## Your task
All lines containing the string "right" must be copied from the entries.

## Task data
=== Section Start ===

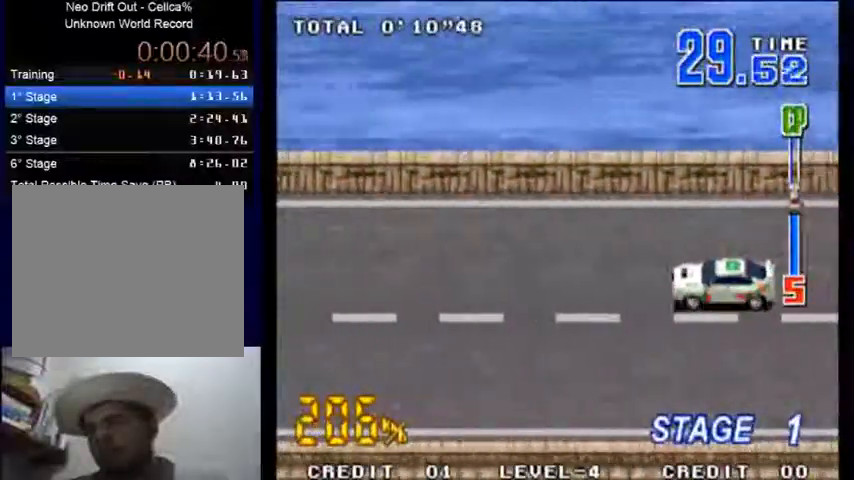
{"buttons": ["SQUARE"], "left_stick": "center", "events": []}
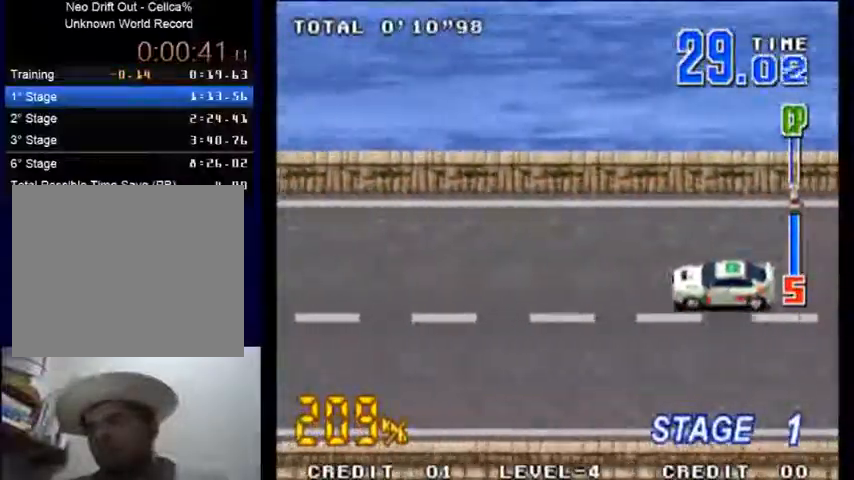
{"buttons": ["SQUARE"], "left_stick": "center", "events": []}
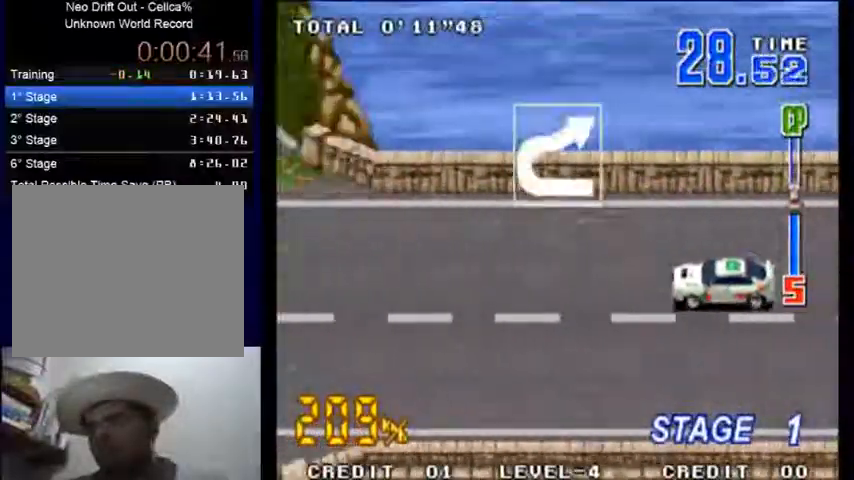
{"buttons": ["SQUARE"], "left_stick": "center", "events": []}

=== Section End ===
=== Section Start ===

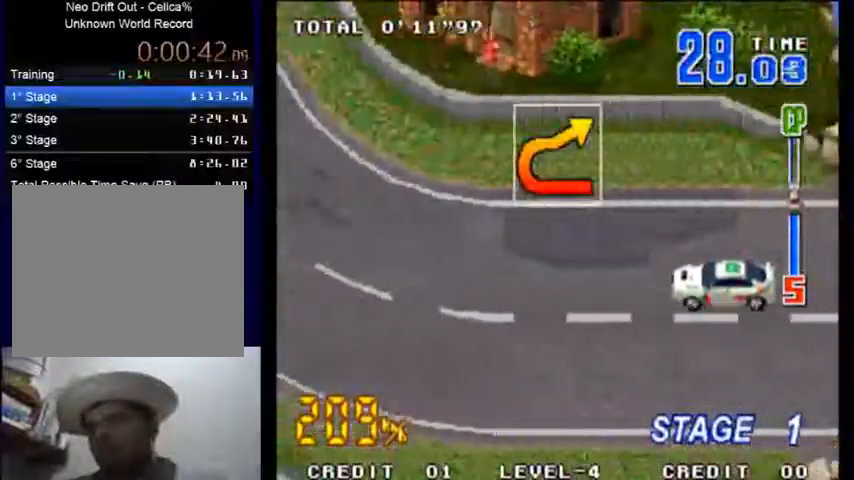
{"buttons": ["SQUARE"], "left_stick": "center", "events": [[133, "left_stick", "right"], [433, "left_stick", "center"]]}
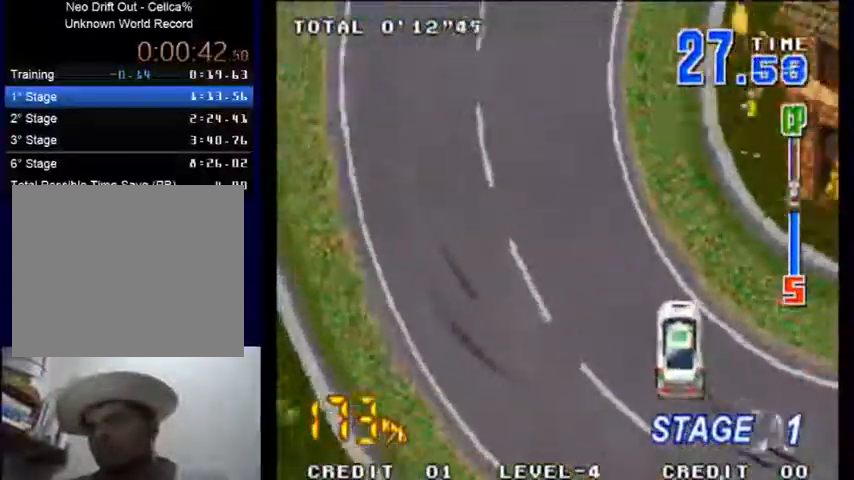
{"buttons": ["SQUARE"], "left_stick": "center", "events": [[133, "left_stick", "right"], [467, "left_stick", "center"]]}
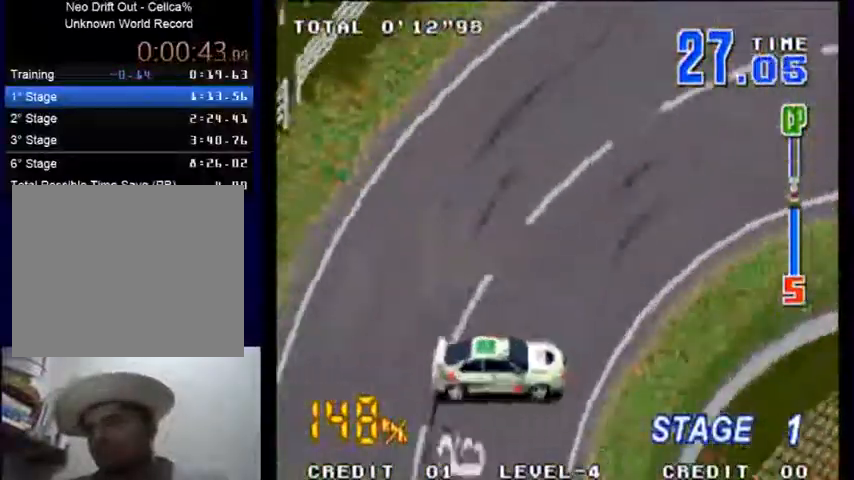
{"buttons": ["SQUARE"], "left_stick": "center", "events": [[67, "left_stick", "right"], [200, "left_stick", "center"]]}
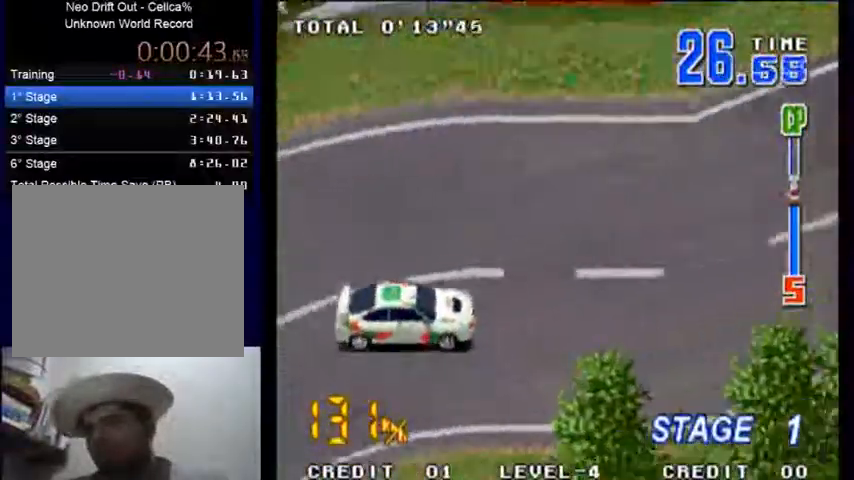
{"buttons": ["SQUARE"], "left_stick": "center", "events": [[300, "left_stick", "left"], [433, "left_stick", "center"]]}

=== Section End ===
=== Section Start ===

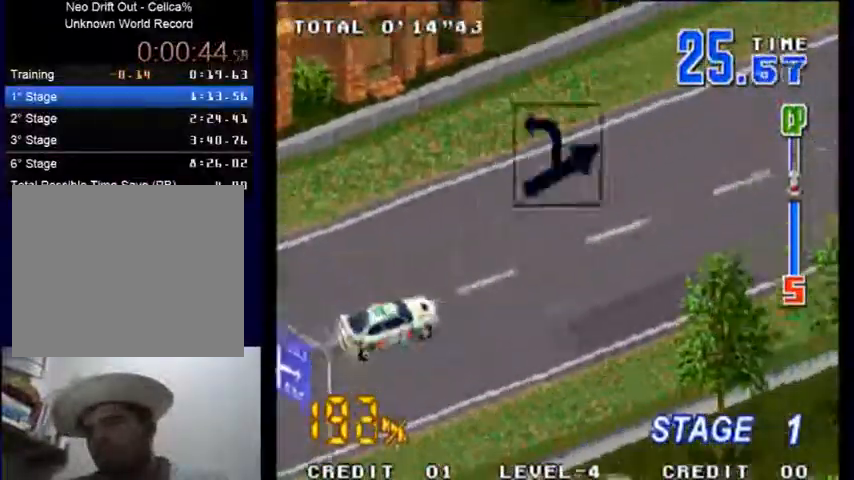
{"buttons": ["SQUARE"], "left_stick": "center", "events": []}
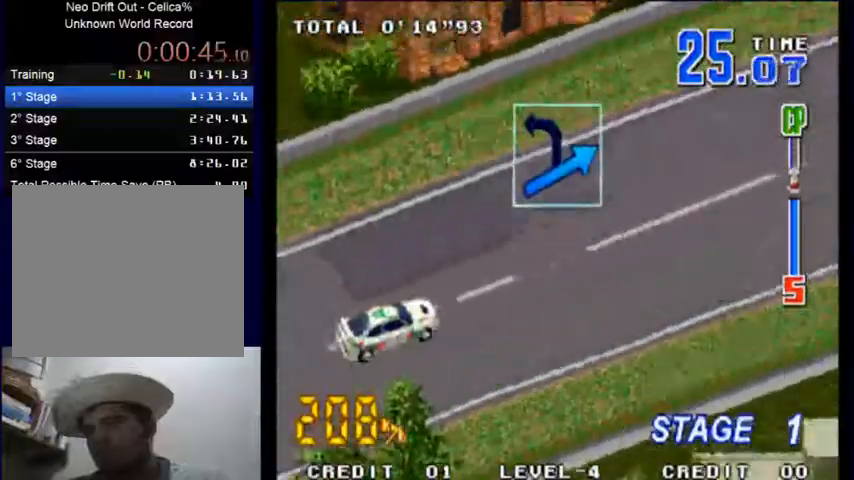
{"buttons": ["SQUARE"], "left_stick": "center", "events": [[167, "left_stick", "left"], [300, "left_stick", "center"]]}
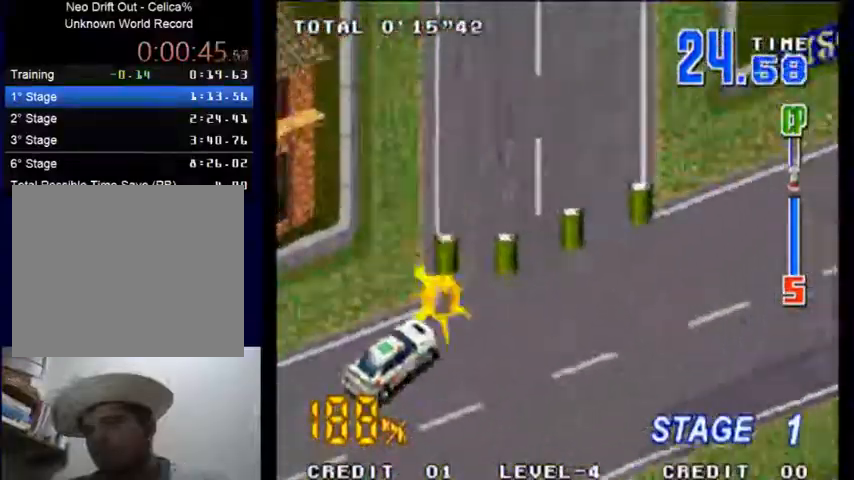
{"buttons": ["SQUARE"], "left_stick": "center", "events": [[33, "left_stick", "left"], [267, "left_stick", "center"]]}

=== Section End ===

## Written answer
{"buttons": ["SQUARE"], "left_stick": "center", "events": [[133, "left_stick", "right"], [433, "left_stick", "center"]]}
{"buttons": ["SQUARE"], "left_stick": "center", "events": [[133, "left_stick", "right"], [467, "left_stick", "center"]]}
{"buttons": ["SQUARE"], "left_stick": "center", "events": [[67, "left_stick", "right"], [200, "left_stick", "center"]]}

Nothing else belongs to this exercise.